Accumulating evidence suggested that the level of physiological stress and depression may affect cancer outcomes via different mechanisms. Decreased psychosocial support and psychological stress result in immune dysfunction and contribute to tumor progression and mortality [31-33]. Moreover, the lack of social support can reduce the activity of natural killer cells [34], and result in disorders of various endocrine hormones, such as cortisol and catecholamines [31, 33]. Chronic stress may promote cortisol secretion [35, 36]. Increased cortisol levels may downregulate the cortisol receptors in white blood cells, thus reducing anti-inflammatory response and promoting cytokine-mediated inflammatory processes [37]. Several studies showed that cortisol and catecholamines could accelerate the growth and metastasis of malignant tumors via immunosuppressive actions [38-40]. Besides, cortisol patterns have been validated as a favorable prognostic factor in breast and lung cancers [36, 40]. Additionally, depression and quality of life are associated with an increased production of VEGF, which may stimulate endothelial cell proliferation, migration, and proteolytic activity [41]. Burgess et al. found that depression and anxiety were associated with breast cancer recurrence [42]. Stress mediators produced in chronic stress could result in tumor metastasis through activation of specific signaling pathways and the tumor microenvironment [33].

Although the present study is based on a large population, some limitations need to be addressed. First, the SEER database only provides the marital status at diagnosis.

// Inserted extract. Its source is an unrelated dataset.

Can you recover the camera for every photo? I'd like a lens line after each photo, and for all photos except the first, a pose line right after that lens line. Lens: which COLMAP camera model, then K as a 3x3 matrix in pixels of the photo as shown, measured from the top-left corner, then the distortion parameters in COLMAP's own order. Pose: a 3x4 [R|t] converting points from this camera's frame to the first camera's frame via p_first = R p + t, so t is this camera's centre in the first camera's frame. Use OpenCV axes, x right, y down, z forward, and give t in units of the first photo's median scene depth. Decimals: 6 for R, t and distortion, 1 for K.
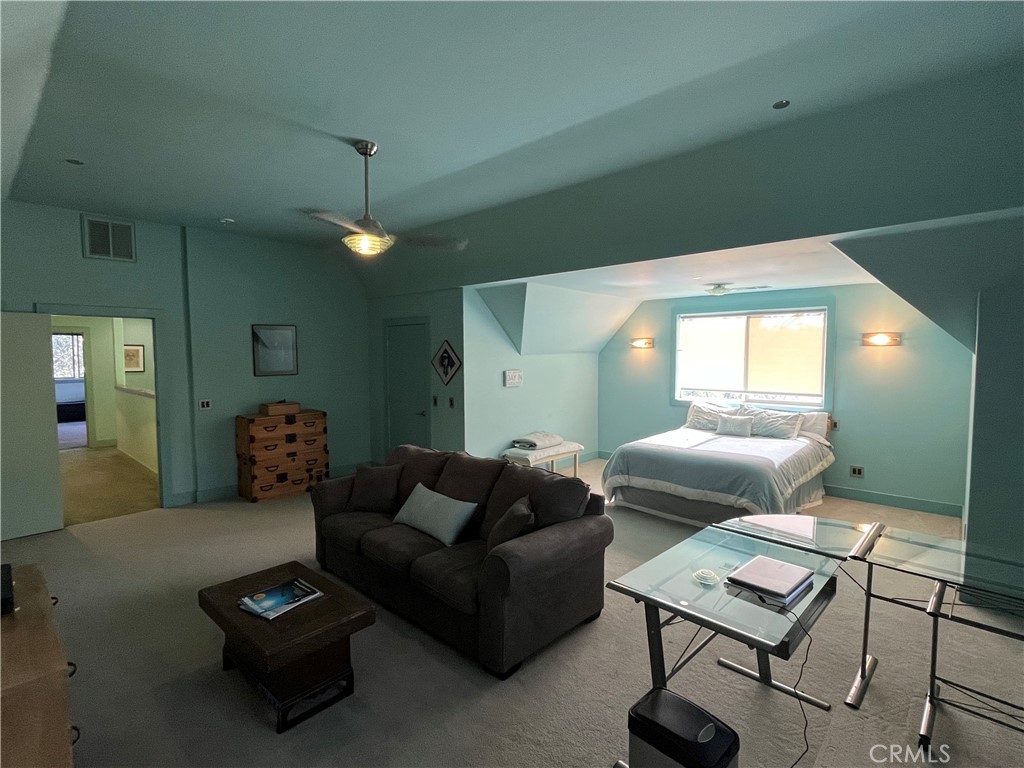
lens RADIAL K [[497.2, 0, 512.0], [0, 497.2, 384.0], [0, 0, 1]] dist [-0.000161, 0.000016]
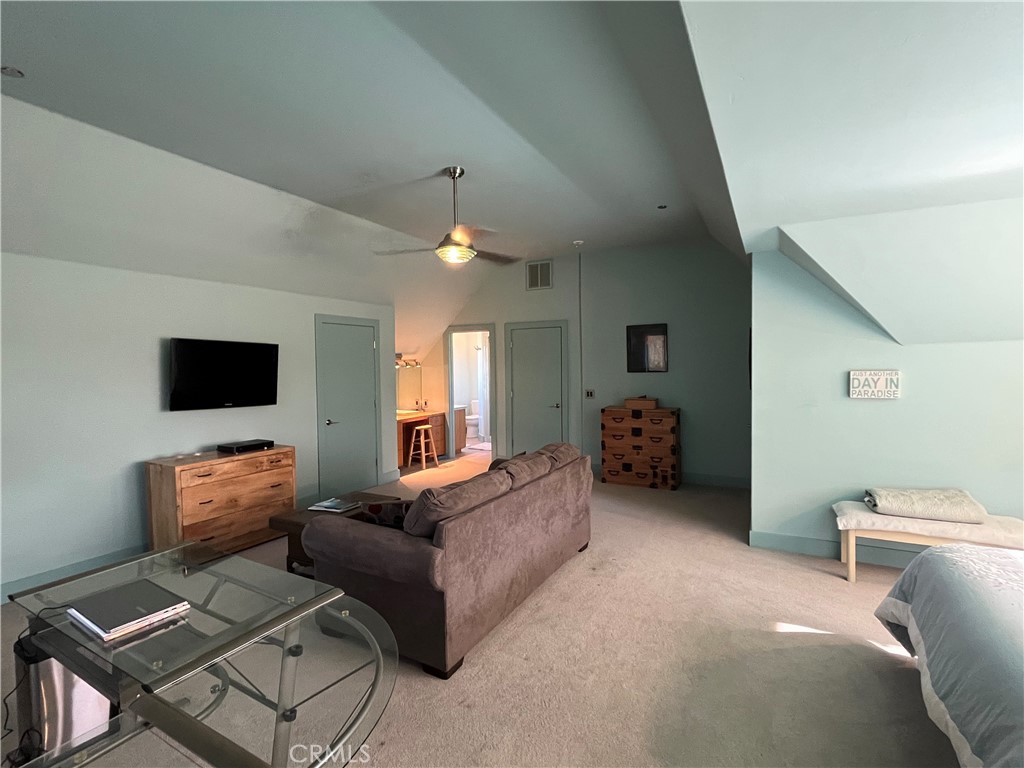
lens RADIAL K [[497.2, 0, 512.0], [0, 497.2, 384.0], [0, 0, 1]] dist [-0.000161, 0.000016]
pose [[0.251034, 0.039300, -0.967180, 0.514089], [-0.046671, 0.998505, 0.028459, -0.009635], [0.966852, 0.037995, 0.252493, 0.494479]]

However, the marital status of some patients may change during the therapeutic process, and these changes may have affected the outcomes. Second, the SEER database lacks details about the duration of the marriage, quality of the marriage, or length of being single, which might influence the prognosis of GIST patients. Marital distress has long-term immune consequences and increases the risk of various health problems [43]. Third, the SEER database did not provide some important information regarding adjuvant therapy, comorbidities, recurrence, or income/insurance status, which could not be adjusted by our analyses.

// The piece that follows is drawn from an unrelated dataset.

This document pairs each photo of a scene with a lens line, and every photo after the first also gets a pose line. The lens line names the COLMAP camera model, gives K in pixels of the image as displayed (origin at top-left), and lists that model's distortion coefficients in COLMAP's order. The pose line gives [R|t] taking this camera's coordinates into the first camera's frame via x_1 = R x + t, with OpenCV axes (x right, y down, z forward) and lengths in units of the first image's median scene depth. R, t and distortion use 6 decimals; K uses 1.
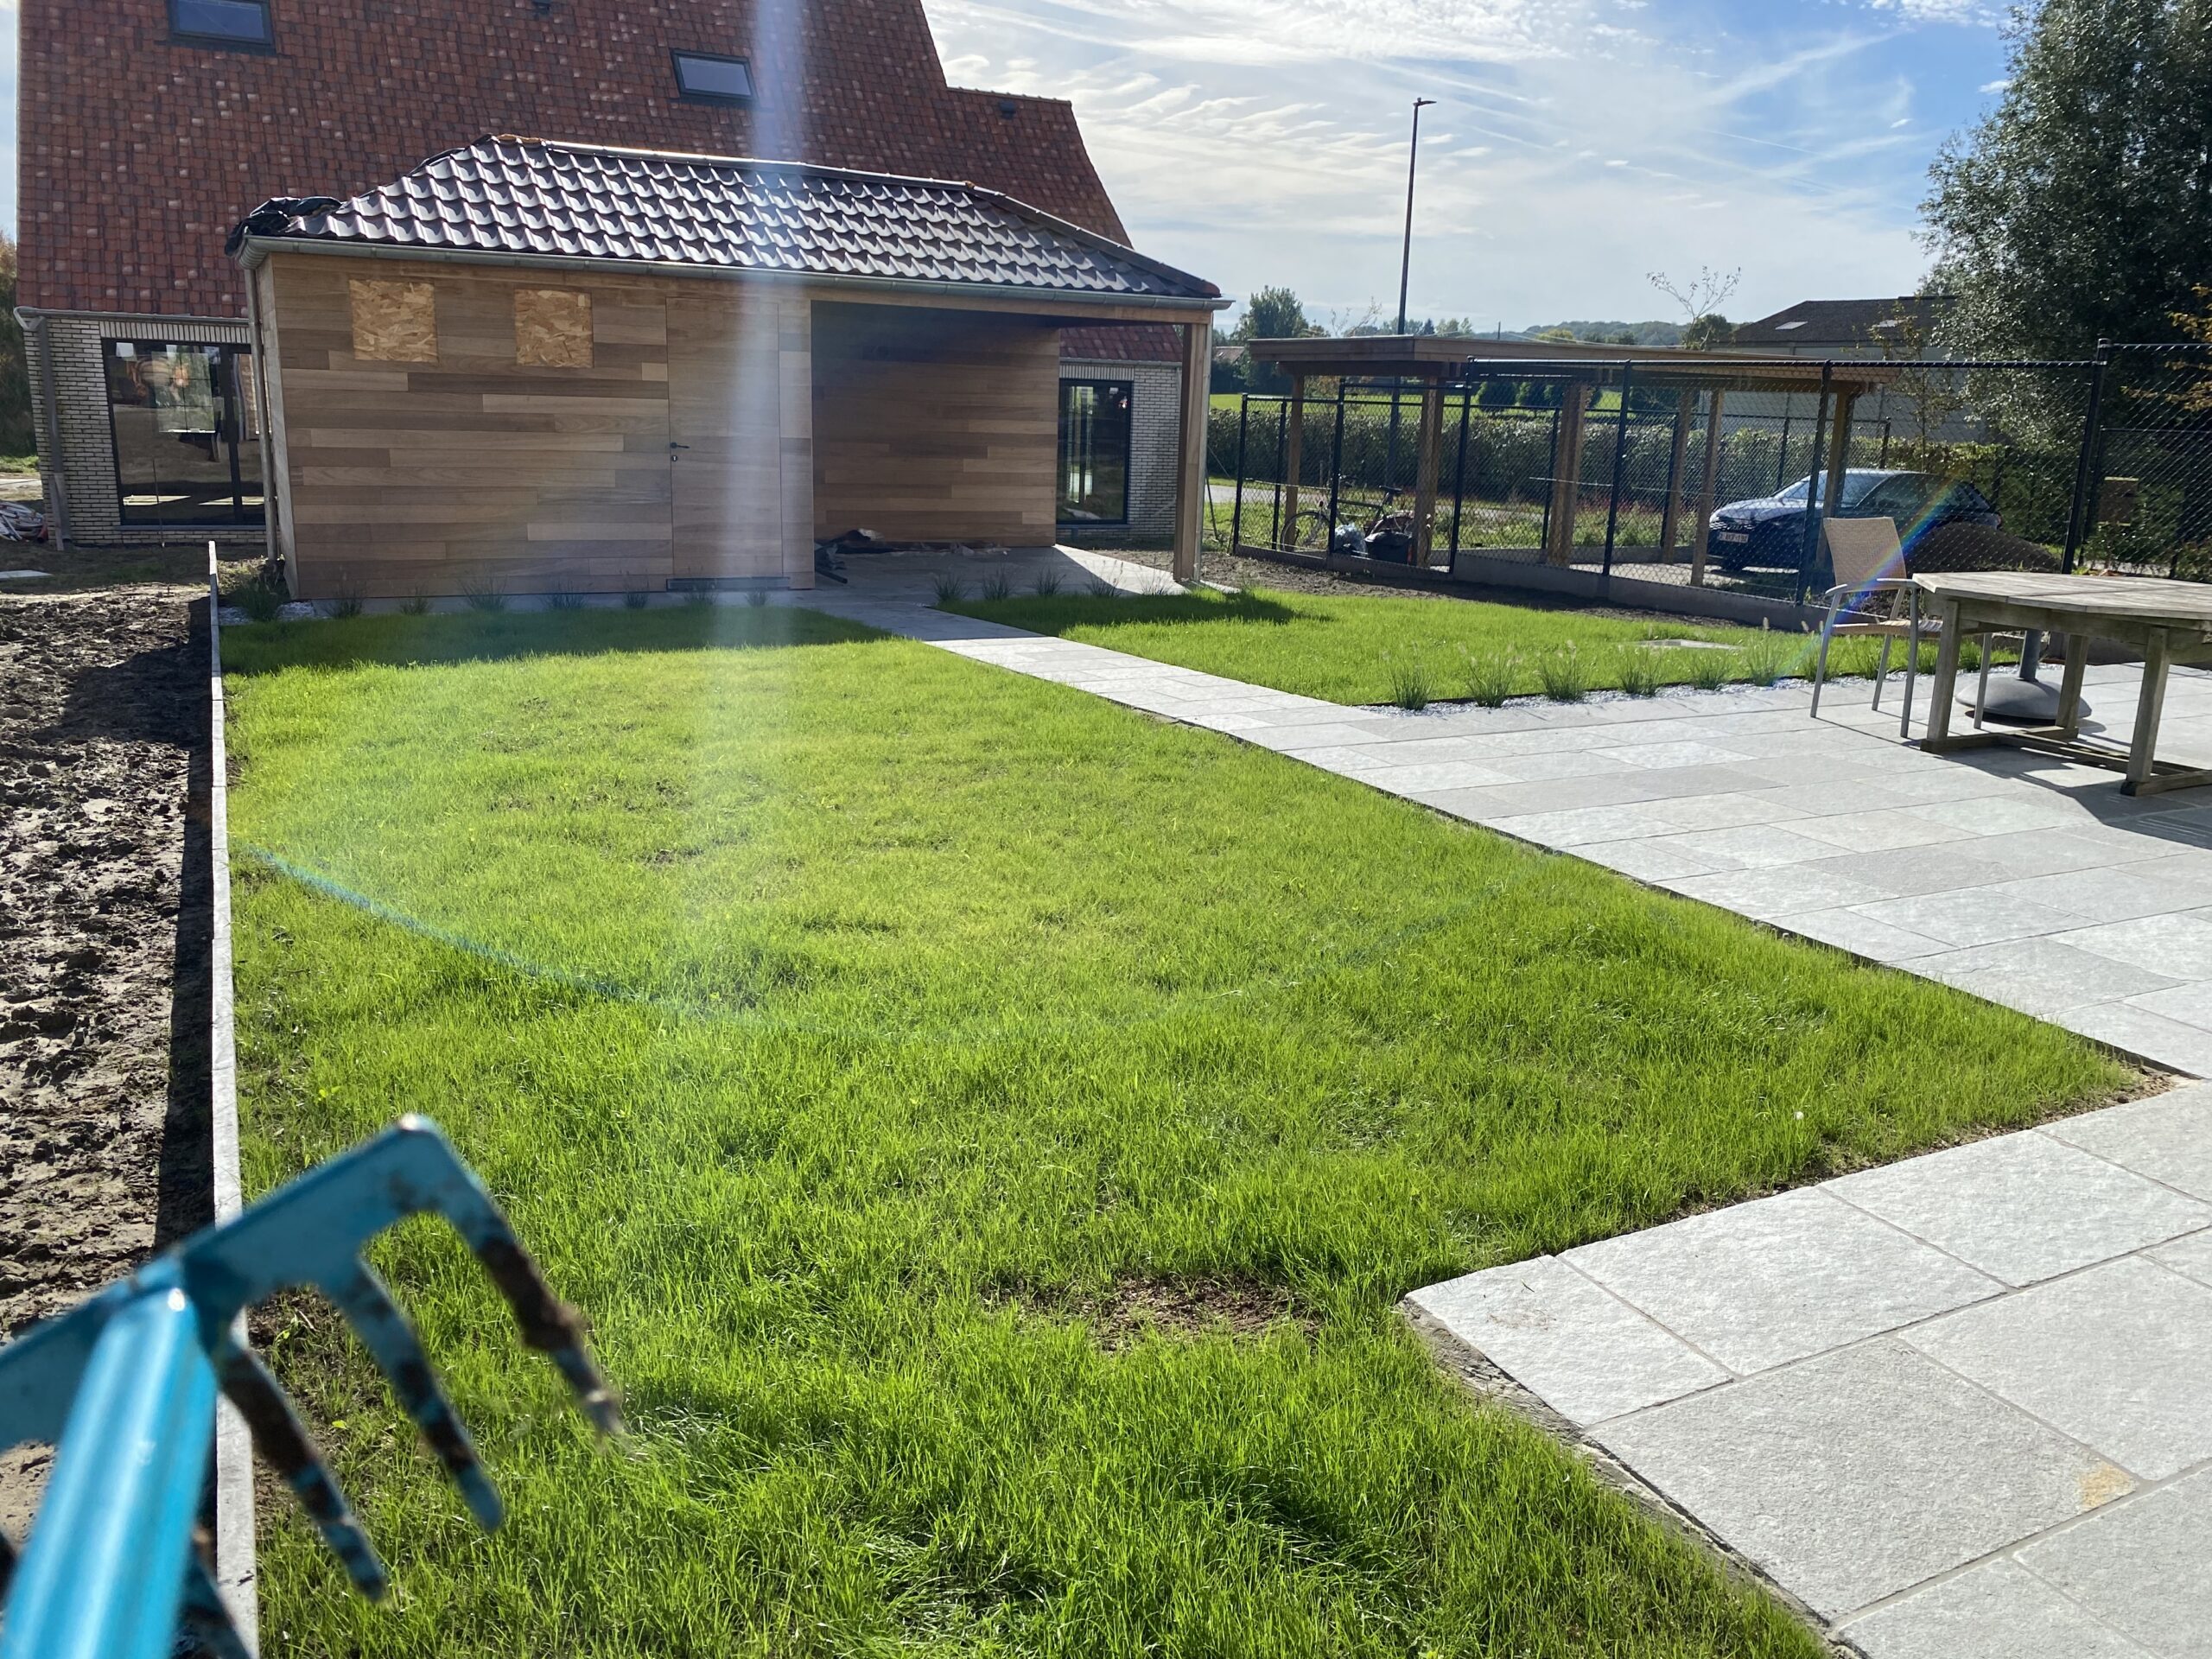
lens RADIAL K [[1681.3, 0, 1108.6], [0, 1681.3, 829.3], [0, 0, 1]] dist [-0.001773, 0.005365]
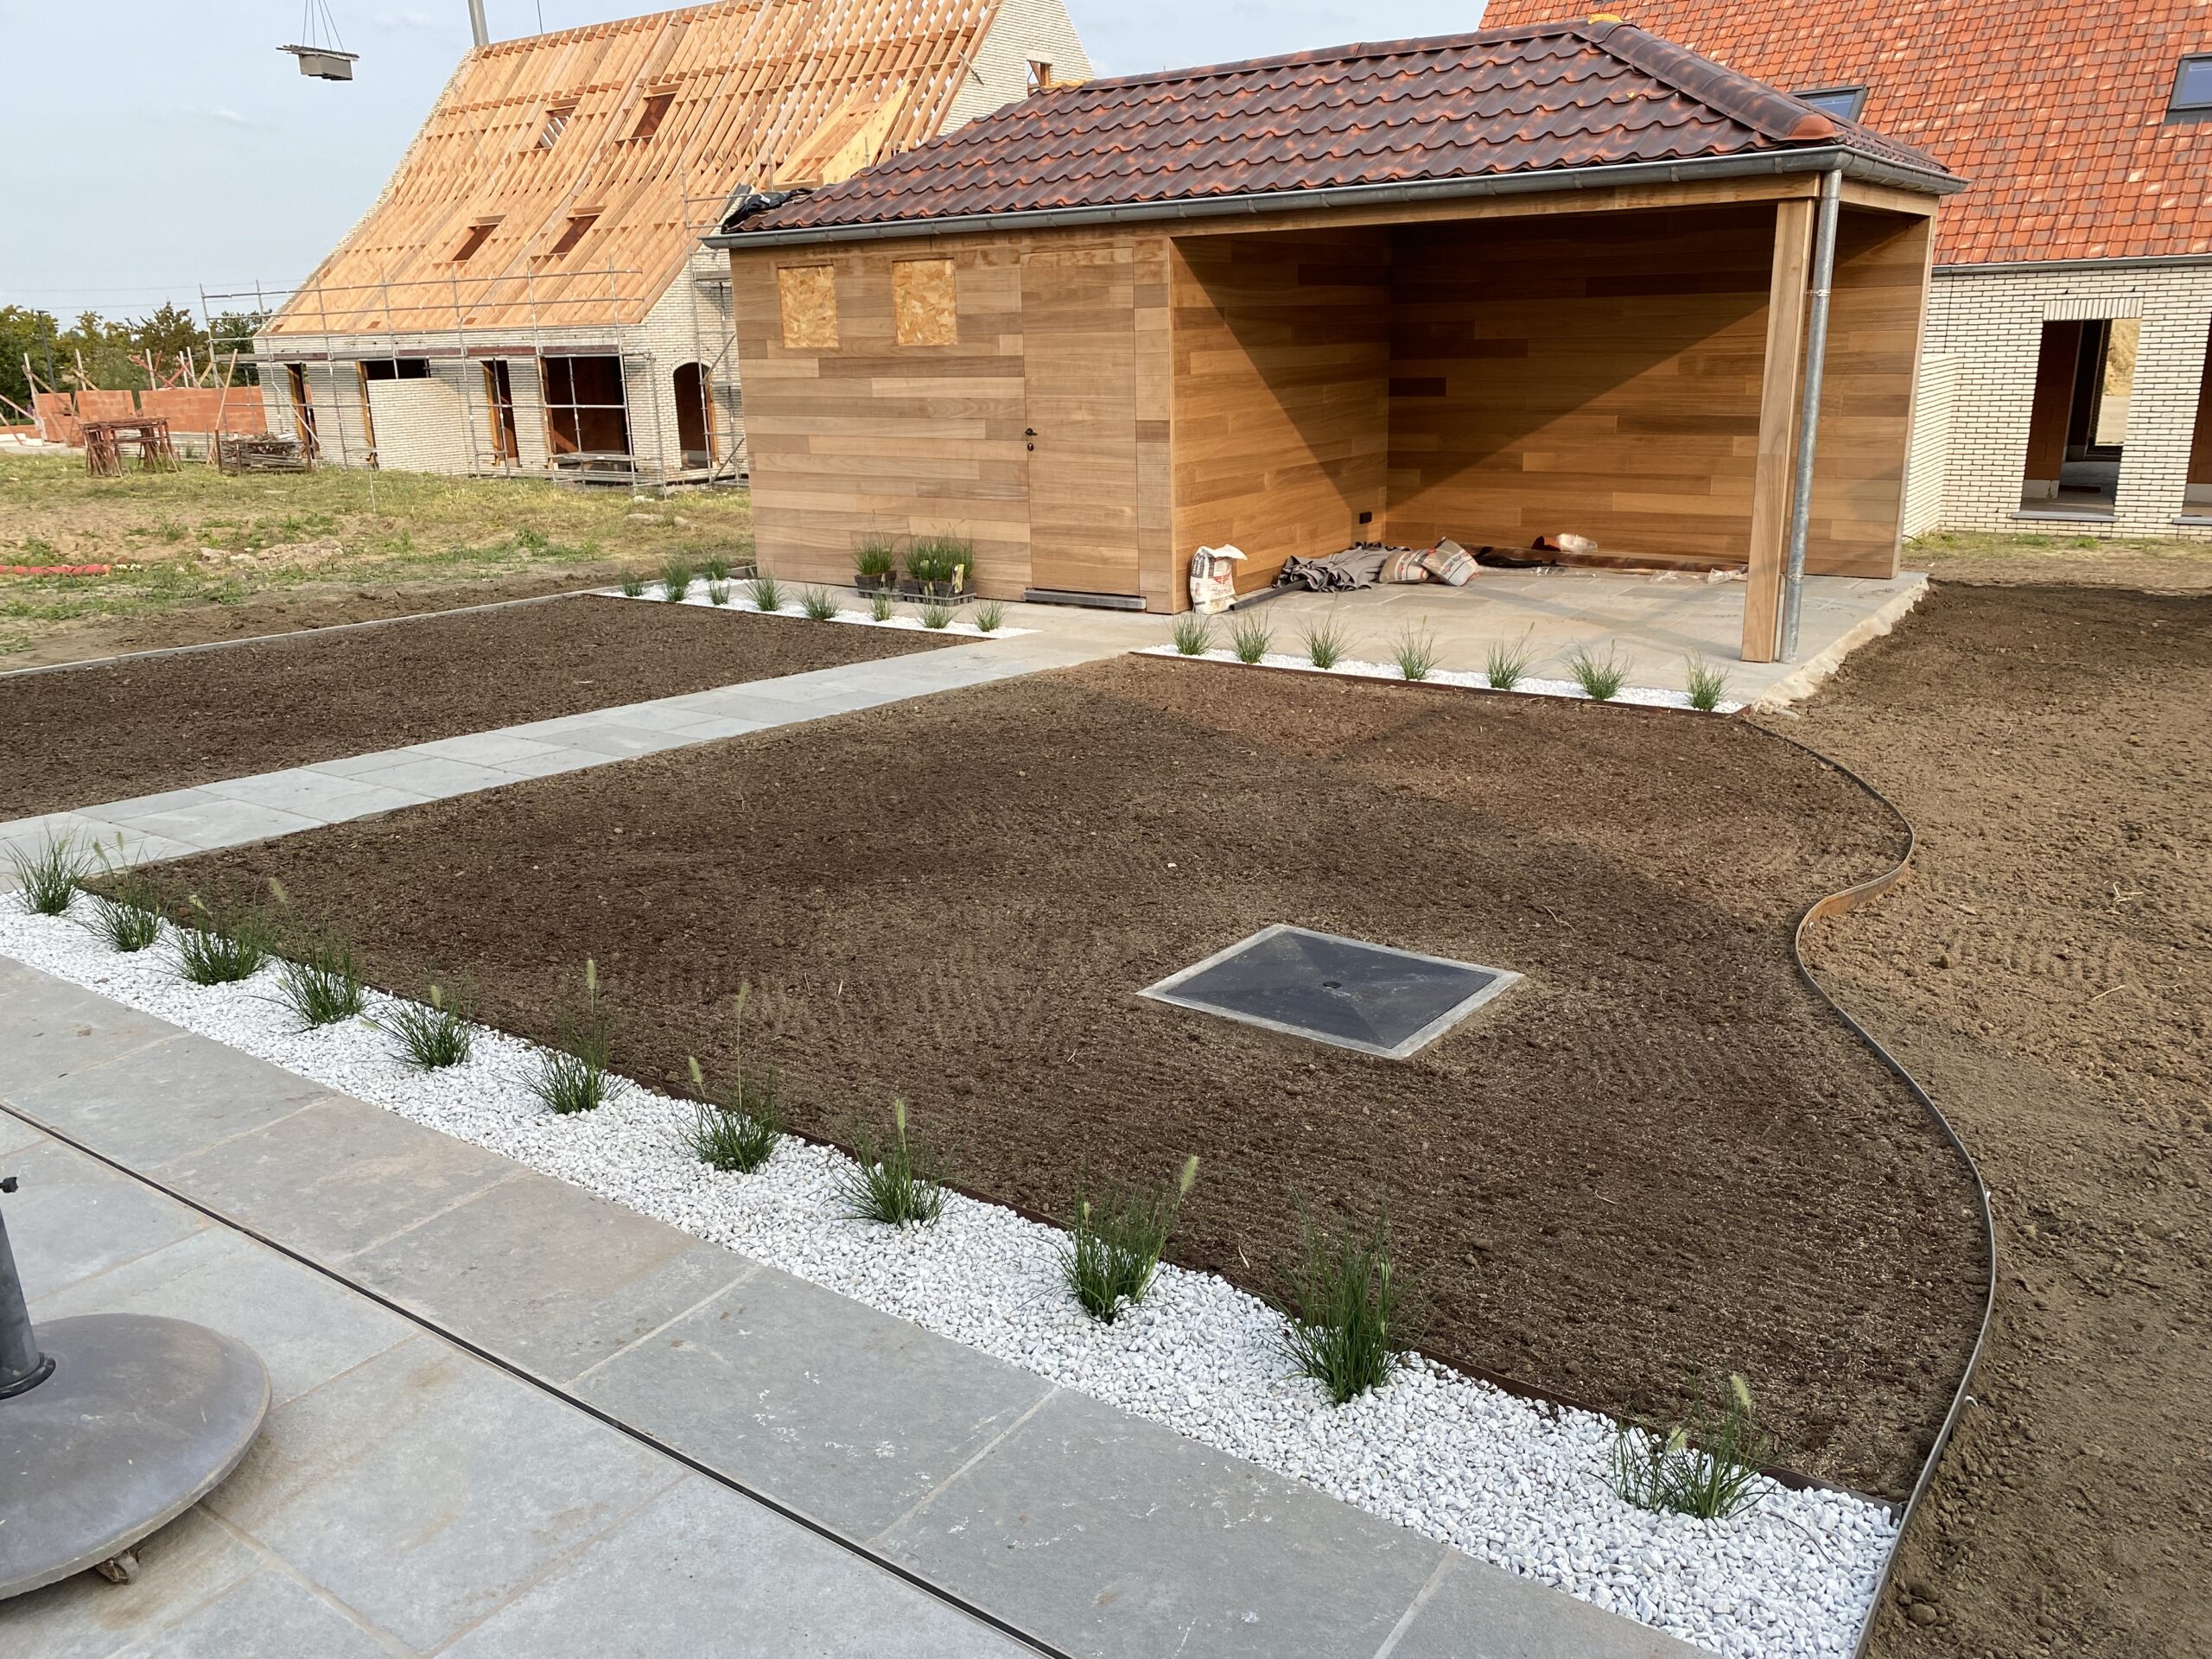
lens RADIAL K [[1681.3, 0, 1107.9], [0, 1681.3, 835.6], [0, 0, 1]] dist [-0.001773, 0.005365]
pose [[0.449217, 0.214204, -0.867364, 0.542015], [-0.183792, 0.972225, 0.144913, -0.163624], [0.874313, 0.094318, 0.476109, 0.663876]]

Despite these limitations, this study was based on a large population and multiple centers and is therefore reliable and persuasive. Our findings demonstrated that marital status is an independent prognostic factor for survival in patients with GISTs. Furthermore, unmarried GIST patients, especially widowed patients, are at greater risk for cancer-specific mortality. The main reasons for poor survival in unmarried patients can be explained hypothetically by social support and psychological factors. Therefore, more social supports should be provided for unmarried patients, especially the widowed patients.